As well as treating the skin and working the muscles, facial massage is crucial in aiding our lymphatic system, according to Georgie Cleeve, Founder of Oskia. “The lymphatic system removes waste products such as toxins from the body; it runs alongside your circulatory system,” she explains. “It can sometimes become sluggish, causing those toxins to stay in the body longer than they should. You can use massage and pressure point movements at home to increase your lymphatic circulation, reducing dark circles and increasing the blood circulation, bringing fresh oxygen and nutrients to the area.” We recommend using facial massage twice weekly to see its full effects, which include brighter skin, more contoured facial muscles and better circulation.
The Prep Step
Begin by preparing your face for massage, ensuring skin is completely clean and free of makeup. We like to use the De Mamiel Restorative Cleansing Balm (containing soothing calendula, camellia and moringa oils), which thoroughly cleanses the face while relaxing the senses. Now it’s time to pick an ultra-nourishing oil or moisturiser to use to assist in your massage.
Oils often work better as they take longer to absorb into the skin and offer good slip for performing massage movements; try the extensive ranges from Darphin or Votary, which will offer you a sensory choice depending on how you feel. If you want to stimulate and energise skin, opt for invigorating ingredients like Tangerine (Darphin Tangerine Aromatic Care), while the Jasmine and Calendula in Votary’s oil work beautifully for relaxation.
When it comes to enhancing your massage, certain tools can assist. Sarah Chapman’s Facialift helps to tone the contours of the face and is especially effective in improving circulation. Darphin’s L’Institut Facial Sonic Cleansing and Massaging Expert is a brilliant 2-in-1 that comes with two attachments to cleanse and to massage, while the Foreo Iris Illuminating Eye Massager is great for the delicate eye area.
“The pressure points around the eyes relate to detoxifying and cleansing organs within the body such as the gall bladder, bladder, liver, and stomach”, explains Georgie.

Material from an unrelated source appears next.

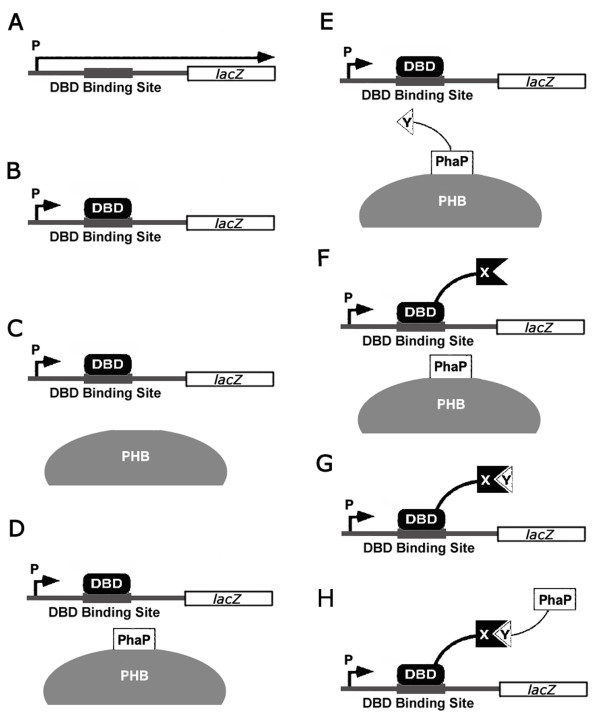
Experiment diagram of interaction between essential elements in this two-hybrid system. In order to examine whether interactions happen among several essential elements involved in this two-hybrid system, such as phaP promoter, DBD, PhaP, lacZ reporter gene, interaction protein partners and PHB granules. E. coli XL1-Blue harboring plasmids were cultured to detect the possible interaction between these elements by detecting β-galactosidase activity. DBD regulates LacZ expression by turning DBD on/off the DBD binding site of phaP promoter. (A) pOZ, the promoter of phaP can give rise to strong expression of LacZ; (B) pDBD-Z, DBD can suppress LacZ expression by binding on DBD binding site of phaP promoter; (C) pDBD-Z and pBHR68, PHB granules can not pull down DBD from DBD binding site, indicating DBD has no interaction with PHB granules; (D) pDBD-Z and pP-CAB, similar with (C), PhaP can not pull down DBD, indicating DBD has no interaction with PhaP; (E) pDBD-Z and pFos-P-CAB, similarly, DBD has no interaction with PhaP-bFos fusion; (F) pDBD-Jun-Z and pP-CAB, similarly, DBD-bJun has no interacton with PhaP; (G) pDBD-Jun-Z and pFos, when PHB granules are absent, the interaction of DBD-bJun and bFos can not give rise to LacZ expression; (H) pDBD-Jun-Z and pFos-P, when PHB granules are absent, the interaction of DBD-bJun and PhaP-bFos can not give rise to LacZ expression; These assays were used to eliminate the influences of unspecific interaction, which was so called background noise. X: bait protein; Y: prey protein.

Below she shares her top tips for massaging the upper face here (refer to the illustration below):
- Place your ring finger on the first pressure point
- Move to arch of the eyebrow, apply pressure to the second point
- From here move in between the eye brows to the 3rd point
- With very light pressure, circle the eye area 3 times from inner to outer eyebrow, underneath the eye and up the bridge of the nose, with your fingers meeting again in between the eyebrows . Do not drag the skin
- On the last circle, apply pressure at point 4, pushing upwards towards the ceiling.

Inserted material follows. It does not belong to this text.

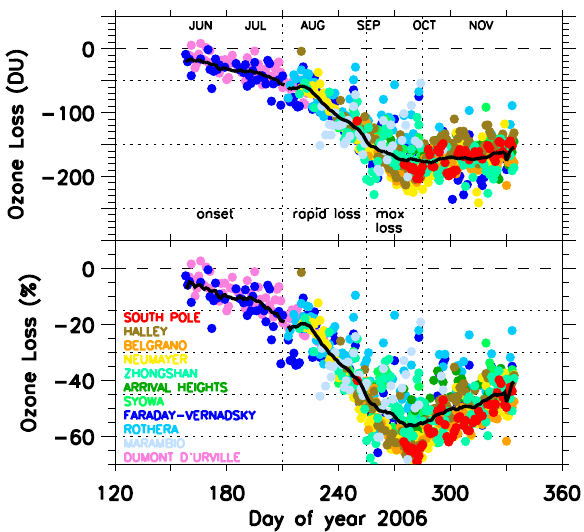
Fig. 2. Chemical O 3 loss estimated from observations at 11 ground- based stations inside the vortex in the winter 2006. The O 3 loss is estimated as the measured O 3 minus the modelled passive O 3 tracer, which is initialised on first of June. The average loss estimated from the observations is shown as a solid line. The dotted lines represent − 50, − 150, and − 250DU and − 15, − 30, − 45 and − 60% of O loss. The vertical lines represent days 210, 255 and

- For point 5, apply the pressure inwards, towards to nose.
- Applying a little more pressure, lift and slide towards the temples, lifting the eyebrow, gently circle under the eyes three times.
- On the last circle of the eye socket, stop at the outer corner of the eye and apply pressure to pressure point 7
- Now, using your index and middle finger, use static circular movements to the temples three times
- Swap back to your ring finger applying pressure point movements to point 8.
For your lower face, simply apply your oil and use your fingertips in brisk upward motions from the bottom of your face up to the cheekbones. This will help to contour the face and wake up muscles.